* _Provided passage_
=== Section Start ===
July 28, 2013
Barre none: Athletes are ballet's latest converts
By DEIRDRE KELLY
The temperatures are soaring outside but on a recent weekday
morning, members of Synchro Swim Ontario have skipped the pool to stand
in ballet's first position in a stuffy room inside the Etobicoke
Olympium.
"Point and one-and-two-and-three-and-four!"
Shouting
out the counts is Jennifer Nichols, a lithe ballet dancer who has
pioneered the Extension Method, a workout regimen combining classical
dance technique with strength and cross training exercises using rubber
bands, free weights and complex movement sequences.
Today, she has
the swimmers lined up along a ballet barre doing rapid-fire foot drills
to build speed, extension and finesse in their leg work. Next, she
orders them to go centre floor to hold their balance on one foot.
"Ballet
is not just an art it's a sport," says Nichols, who dances with Opera
Atelier in Toronto in addition to running her own dance fitness studio,
Extension Room, located on Eastern Avenue.
"For these swimmers,
I'm adapting ballet technique to make it serve them in the pool. These
exercises will help them hold their core stable while their limbs are
doing extreme movements in the water and increase their range of
motion."
=== Section End ===
* _Listed records_
=== Section Start ===
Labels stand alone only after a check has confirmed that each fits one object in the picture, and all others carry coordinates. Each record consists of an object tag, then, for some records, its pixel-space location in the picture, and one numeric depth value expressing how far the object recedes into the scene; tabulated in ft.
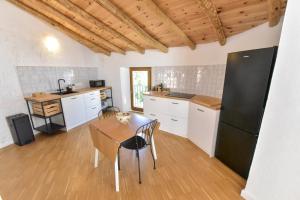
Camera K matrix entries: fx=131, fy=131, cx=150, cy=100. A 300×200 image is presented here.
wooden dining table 5.37
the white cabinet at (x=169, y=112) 9.81
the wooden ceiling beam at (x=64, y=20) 8.34
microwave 15.24
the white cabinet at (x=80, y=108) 11.14
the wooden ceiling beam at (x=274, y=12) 4.95
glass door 14.16
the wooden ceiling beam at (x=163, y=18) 6.22
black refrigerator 5.07
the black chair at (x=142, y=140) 6.29
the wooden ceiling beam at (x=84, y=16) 7.42
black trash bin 8.85
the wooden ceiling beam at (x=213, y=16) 5.63
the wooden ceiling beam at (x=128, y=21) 6.64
=== Section End ===
* _Parts of the exercise_
A. According to the ballet workout article, which company does Jennifer Nichols dance with?
B. Carry on the article about athletes taking up ballet, beginning right after its final sentence.
The records play no part in what comes next.

* _Answers for each item_
A. Opera Atelier in Toronto.

B.
Ballet builds flexibility. It also builds strength,
speed, agility, balance, mental focus and endurance, which might explain
why ballet workouts are the latest fitness craze, benefitting elite
athletes but also those looking to add a little bounce to their exercise
regimes.
Barre-based fitness programs are popping up all over the
country and come wrapped in tutu-sounding names like Bar Method
(Vancouver), Barre Beautiful (Toronto) and Halifax Barre (Halifax and
Dartmouth). Toronto's Barreworks recently opened a second location in
response to growing demand for its body sculpting and cardio classes
using weights, balls and the ballet barre itself for building strength
and endurance. The popularity of the programs has been built on
high-profile success stories.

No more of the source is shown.